Produce word for word the lines of the data below running from the one that has "Por favor, entre" to the one that has "başlayan duruşmada tutuklu", inclusive, and no others.

Stored data entries →
● ● ●

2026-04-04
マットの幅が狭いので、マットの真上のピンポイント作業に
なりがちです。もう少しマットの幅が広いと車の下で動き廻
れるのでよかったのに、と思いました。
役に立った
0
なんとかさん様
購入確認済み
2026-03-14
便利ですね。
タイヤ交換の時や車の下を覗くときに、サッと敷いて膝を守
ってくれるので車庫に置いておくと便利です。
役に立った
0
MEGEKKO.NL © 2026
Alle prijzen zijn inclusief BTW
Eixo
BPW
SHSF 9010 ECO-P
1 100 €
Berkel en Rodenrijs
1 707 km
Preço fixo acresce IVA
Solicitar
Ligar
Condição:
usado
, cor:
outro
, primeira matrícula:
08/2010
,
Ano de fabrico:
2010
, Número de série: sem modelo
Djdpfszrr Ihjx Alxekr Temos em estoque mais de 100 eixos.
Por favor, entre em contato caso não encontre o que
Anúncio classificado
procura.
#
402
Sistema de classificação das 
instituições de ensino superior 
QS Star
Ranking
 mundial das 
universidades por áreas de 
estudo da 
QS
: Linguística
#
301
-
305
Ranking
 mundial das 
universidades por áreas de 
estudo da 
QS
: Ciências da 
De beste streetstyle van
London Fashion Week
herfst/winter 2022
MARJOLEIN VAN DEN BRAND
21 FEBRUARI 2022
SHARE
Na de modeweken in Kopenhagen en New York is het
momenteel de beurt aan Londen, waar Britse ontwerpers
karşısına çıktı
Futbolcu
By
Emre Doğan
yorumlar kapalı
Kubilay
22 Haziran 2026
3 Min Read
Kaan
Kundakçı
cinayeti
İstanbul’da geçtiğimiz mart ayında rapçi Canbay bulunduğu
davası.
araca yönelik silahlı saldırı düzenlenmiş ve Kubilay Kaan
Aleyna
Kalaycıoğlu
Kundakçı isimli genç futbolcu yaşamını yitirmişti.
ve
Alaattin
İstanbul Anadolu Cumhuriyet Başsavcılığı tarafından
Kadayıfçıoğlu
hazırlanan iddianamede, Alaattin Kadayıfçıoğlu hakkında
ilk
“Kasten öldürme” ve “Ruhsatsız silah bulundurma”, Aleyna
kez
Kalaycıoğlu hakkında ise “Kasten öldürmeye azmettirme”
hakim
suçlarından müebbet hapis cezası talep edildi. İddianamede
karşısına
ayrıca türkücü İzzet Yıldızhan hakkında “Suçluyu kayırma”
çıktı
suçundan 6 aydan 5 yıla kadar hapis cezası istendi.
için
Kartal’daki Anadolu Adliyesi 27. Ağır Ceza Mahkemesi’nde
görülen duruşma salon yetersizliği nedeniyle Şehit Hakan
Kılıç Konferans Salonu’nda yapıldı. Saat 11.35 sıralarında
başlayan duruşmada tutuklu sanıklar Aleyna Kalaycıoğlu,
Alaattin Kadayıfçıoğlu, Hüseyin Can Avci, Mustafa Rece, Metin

● ● ●

ANSWER BOX →
Por favor, entre em contato caso não encontre o que
Anúncio classificado
procura.
#
402
Sistema de classificação das 
instituições de ensino superior 
QS Star
Ranking
 mundial das 
universidades por áreas de 
estudo da 
QS
: Linguística
#
301
-
305
Ranking
 mundial das 
universidades por áreas de 
estudo da 
QS
: Ciências da 
De beste streetstyle van
London Fashion Week
herfst/winter 2022
MARJOLEIN VAN DEN BRAND
21 FEBRUARI 2022
SHARE
Na de modeweken in Kopenhagen en New York is het
momenteel de beurt aan Londen, waar Britse ontwerpers
karşısına çıktı
Futbolcu
By
Emre Doğan
yorumlar kapalı
Kubilay
22 Haziran 2026
3 Min Read
Kaan
Kundakçı
cinayeti
İstanbul’da geçtiğimiz mart ayında rapçi Canbay bulunduğu
davası.
araca yönelik silahlı saldırı düzenlenmiş ve Kubilay Kaan
Aleyna
Kalaycıoğlu
Kundakçı isimli genç futbolcu yaşamını yitirmişti.
ve
Alaattin
İstanbul Anadolu Cumhuriyet Başsavcılığı tarafından
Kadayıfçıoğlu
hazırlanan iddianamede, Alaattin Kadayıfçıoğlu hakkında
ilk
“Kasten öldürme” ve “Ruhsatsız silah bulundurma”, Aleyna
kez
Kalaycıoğlu hakkında ise “Kasten öldürmeye azmettirme”
hakim
suçlarından müebbet hapis cezası talep edildi. İddianamede
karşısına
ayrıca türkücü İzzet Yıldızhan hakkında “Suçluyu kayırma”
çıktı
suçundan 6 aydan 5 yıla kadar hapis cezası istendi.
için
Kartal’daki Anadolu Adliyesi 27. Ağır Ceza Mahkemesi’nde
görülen duruşma salon yetersizliği nedeniyle Şehit Hakan
Kılıç Konferans Salonu’nda yapıldı. Saat 11.35 sıralarında
başlayan duruşmada tutuklu sanıklar Aleyna Kalaycıoğlu,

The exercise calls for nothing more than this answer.